I am a big fan of quantitative investing, although that term is often misapplied in my judgment, so let me define what I mean by that term. When I say quantitative investing, I am simply referring to a process driven approach to evaluating securities and making decisions.
‘Quant’ investors typically rely on computers to organize and evaluate data that serves as input in the decision making process. The financial press often overstates quant investing by making broad statements about ‘using computers with sophisticated models to identify predictable patterns.’
A statement like that makes it sound like the computer is running the show and that if you just have enough processing power, you can find and trade foreseeable trends that others can’t see. I would say it might happen on occasion, but that’s too narrow a definition.
A broader definition would include a lot of the things that we do for clients. For example, we use something called ‘mean-variance optimization,’ or MVO, to set our strategic asset allocation targets. We make return, volatility and correlation estimates and use software to spit out an ‘optimal’ portfolio.
That’s considered quantitative, but it doesn’t require a lot of computing power – after all, it was developed in the 1950s before computers were really on the scene. It’s true now that the models are more powerful and can evaluate more securities and asset classes, but it’s just a model where the old ‘garbage in, garbage out’ concept still applies.
When I was first getting going in this business, I thought that the math behind MVO was the key to understanding. I’m glad that I got my fingernails dirty figuring it out, but what I came to realize is that it relies on our estimates of future returns, volatility and correlation.
Who says that our estimates, or anyone else’s for that matter, are worth a darn? I can make the model output anything I want by adjusting the inputs and assumptions.
You could also say our approach to value is quantitative. We don’t hire actively managed mutual fund managers like Marty Whitman at Third Avenue to manually go through SEC filings, tear up the financial statements and make judgments about what stocks are cheap.
Instead, the firm that we use simply buys the 20 percent of stocks that are cheapest based on classic fundamental measures like price-to-book and owns them by their market capitalization (bigger companies get more of a share than smaller companies).
There are small tweaks of course and I am oversimplifying, but the basic idea is pretty simple. And, despite (or perhaps because) of the simplicity – it works.
But there’s no predictable pattern, at least in the short run. Over long periods, we can say that value stocks have outperformed, but we can’t say that about the future. We have a theory for why value stocks should outperform, but we can’t use computers to prove anything.
What I like about our quantitative strategy is that it’s transparent. I own a fund that I would never recommend to clients, mostly because it’s not transparent at all. It’s an opaque black box – I have no idea what’s going on inside.
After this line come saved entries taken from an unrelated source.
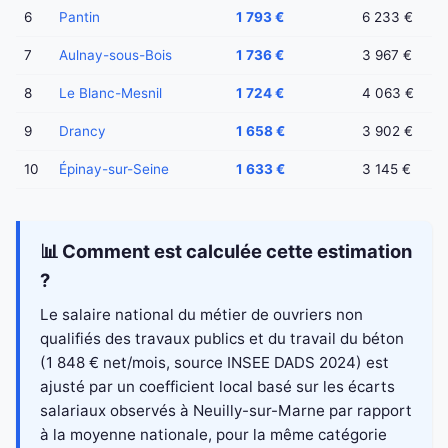
6
Pantin
1 793 €
6 233 €
7
Aulnay-sous-Bois
1 736 €
3 967 €
8
Le Blanc-Mesnil
1 724 €
4 063 €
9
Drancy
1 658 €
3 902 €
10
Épinay-sur-Seine
1 633 €
3 145 €
📊 Comment est calculée cette estimation
?
Le salaire national du métier de ouvriers non
qualifiés des travaux publics et du travail du béton
(1 848 € net/mois, source INSEE DADS 2024) est
ajusté par un coefficient local basé sur les écarts
salariaux observés à Neuilly-sur-Marne par rapport
à la moyenne nationale, pour la même catégorie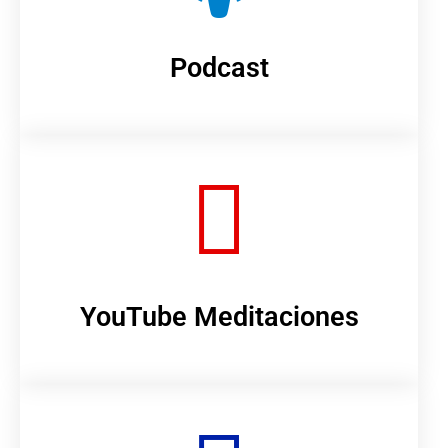
Podcast
YouTube Meditaciones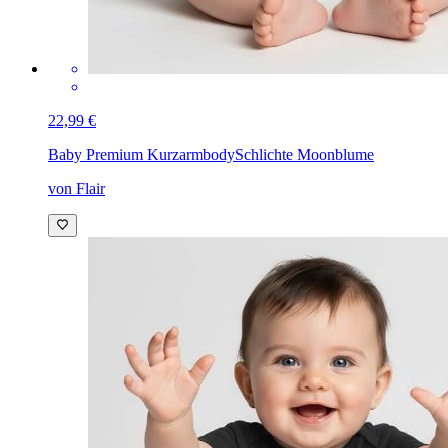
22,99 €
Baby Premium Kurzarmbody
Schlichte Moonblume
von Flair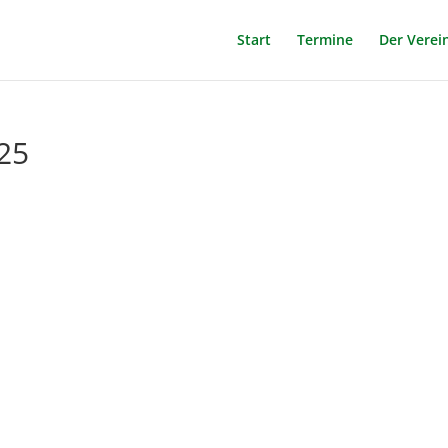
Start
Termine
Der Verei
25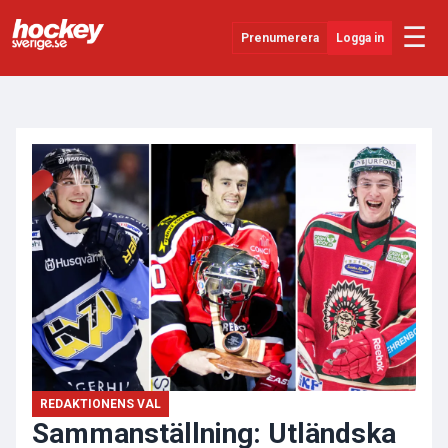
☰
Prenumerera
Logga in
ANNONS
Senaste Nytt
YouTube
SHL
Evenemang
Övrigt
REDAKTIONENS VAL
Sammanställning: Utländska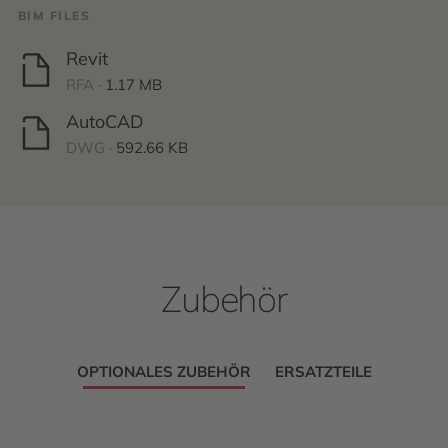
BIM FILES
Revit
RFA ·
1.17 MB
AutoCAD
DWG ·
592.66 KB
Zubehör
OPTIONALES ZUBEHÖR
ERSATZTEILE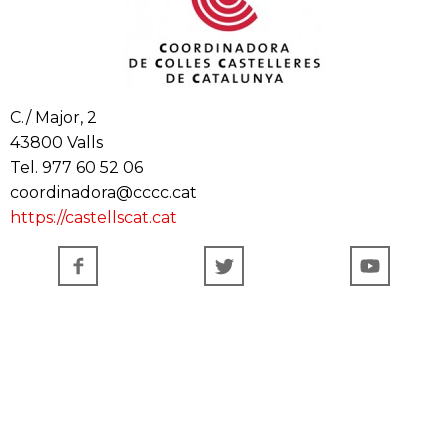
C./ Major, 2
43800 Valls
Tel. 977 60 52 06
coordinadora@cccc.cat
https://castellscat.cat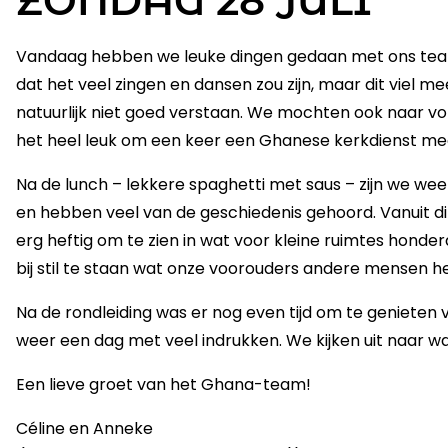
ZONDAG 28 JULI
Vandaag hebben we leuke dingen gedaan met ons team!
dat het veel zingen en dansen zou zijn, maar dit viel m
natuurlijk niet goed verstaan. We mochten ook naar vor
het heel leuk om een keer een Ghanese kerkdienst 
Na de lunch – lekkere spaghetti met saus – zijn we wee
en hebben veel van de geschiedenis gehoord. Vanuit dit
erg heftig om te zien in wat voor kleine ruimtes hond
bij stil te staan wat onze voorouders andere mensen
Na de rondleiding was er nog even tijd om te genieten 
weer een dag met veel indrukken. We kijken uit naar 
Een lieve groet van het Ghana-team!
Céline en Anneke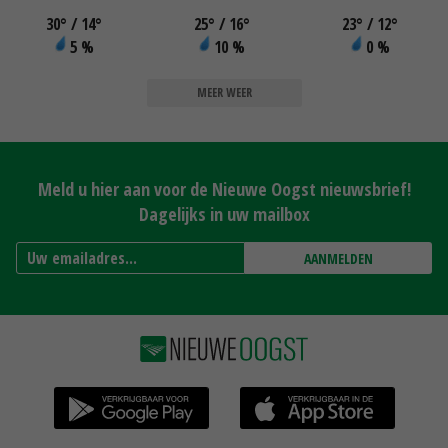
30
°
/ 14
°
25
°
/ 16
°
23
°
/ 12
°
5 %
10 %
0 %
MEER WEER
Meld u hier aan voor de Nieuwe Oogst nieuwsbrief!
Dagelijks in uw mailbox
AANMELDEN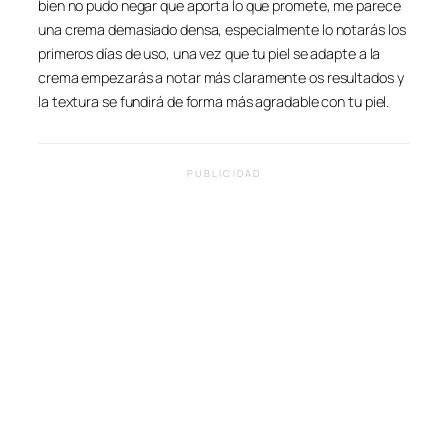
bien no pudo negar que aporta lo que promete, me parece
una crema demasiado densa, especialmente lo notarás los
primeros días de uso, una vez que tu piel se adapte a la
crema empezarás a notar más claramente os resultados y
la textura se fundirá de forma más agradable con tu piel.
PUBLICIDAD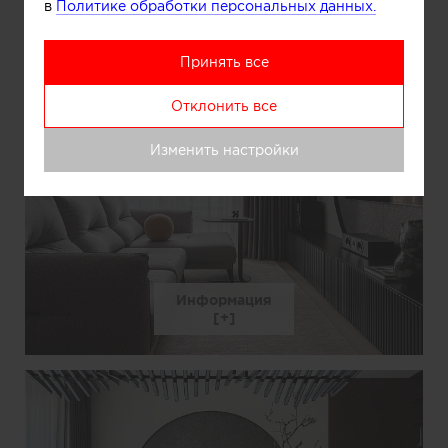
в
Политике обработки персональных данных.
Принять все
Отклонить все
Изменить настройки
Информация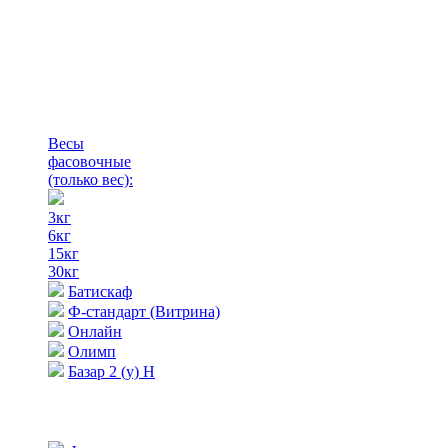
Весы
фасовочные
(только вес)
:
3кг
6кг
15кг
30кг
Батискаф
Ф-стандарт (Витрина)
Онлайн
Олимп
Базар 2 (у) Н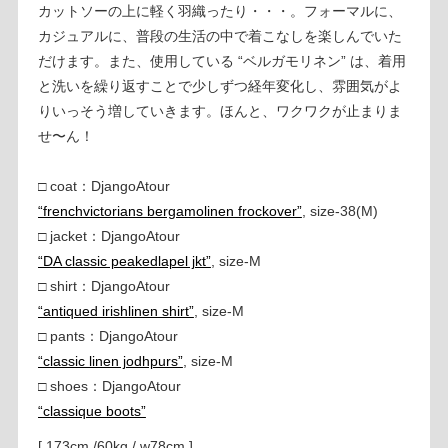
カットソーの上に軽く羽織ったり・・・。フォーマルに、
カジュアルに、普段の生活の中で着こなしを楽しんでいた
だけます。また、使用している “ベルガモリネン” は、着用
と洗いを繰り返すことで少しずつ経年変化し、雰囲気がよ
りいっそう増していきます。ほんと、ワクワクが止まりま
せ〜ん！
□ coat：DjangoAtour
“frenchvictorians bergamolinen frockover”
, size-38(M)
□ jacket：DjangoAtour
“DA classic peakedlapel jkt”
, size-M
□ shirt：DjangoAtour
“antiqued irishlinen shirt”
, size-M
□ pants：DjangoAtour
“classic linen jodhpurs”
, size-M
□ shoes：DjangoAtour
“classique boots”
[ 173cm /60kg / w78cm ]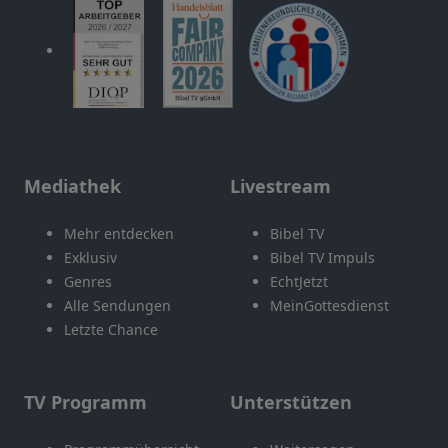
Mediathek
Livestream
Mehr entdecken
Bibel TV
Exklusiv
Bibel TV Impuls
Genres
EchtJetzt
Alle Sendungen
MeinGottesdienst
Letzte Chance
TV Programm
Unterstützen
Based on information that the fund company provides, I do know that the fund will likely lose as much as 20 percent in any given 12-month period. But because the fund is designed to be uncorrelated with stocks and bonds, when it falls, there won’t be a good explanation for why it’s falling. I won’t be able to tell whether it’s a normal, expected decline or whether the black box is broken.
I also won’t have a theory for why it should do well. When stocks fall, I can say that a stock is a business and as long as businesses have a way to make money, stocks will recover. I can’t say the same thing about mystery meat.
Why do I own it? To learn. Just like I spent a lot of time working out the details of an MVO model only to find out that the math isn’t the important part of the model, I am learning a lot with this goofy, but intriguing fund. For me, the education is worth the potential loss, but I’m only willing to do that with my money, not yours.
When we recommend something to clients, we have to be willing to invest in it ourselves. Strike that – we have to want to own it for ourselves. We eat our own cooking and when we want to make a change, we will lead with our own money.
For that to happen, we have to have good data, a sound theory and the ability to understand what is happening so that we can make a judgment about whether a fund or strategy deserves money. And as much as I like process driven strategies, no computer can replace human judgment.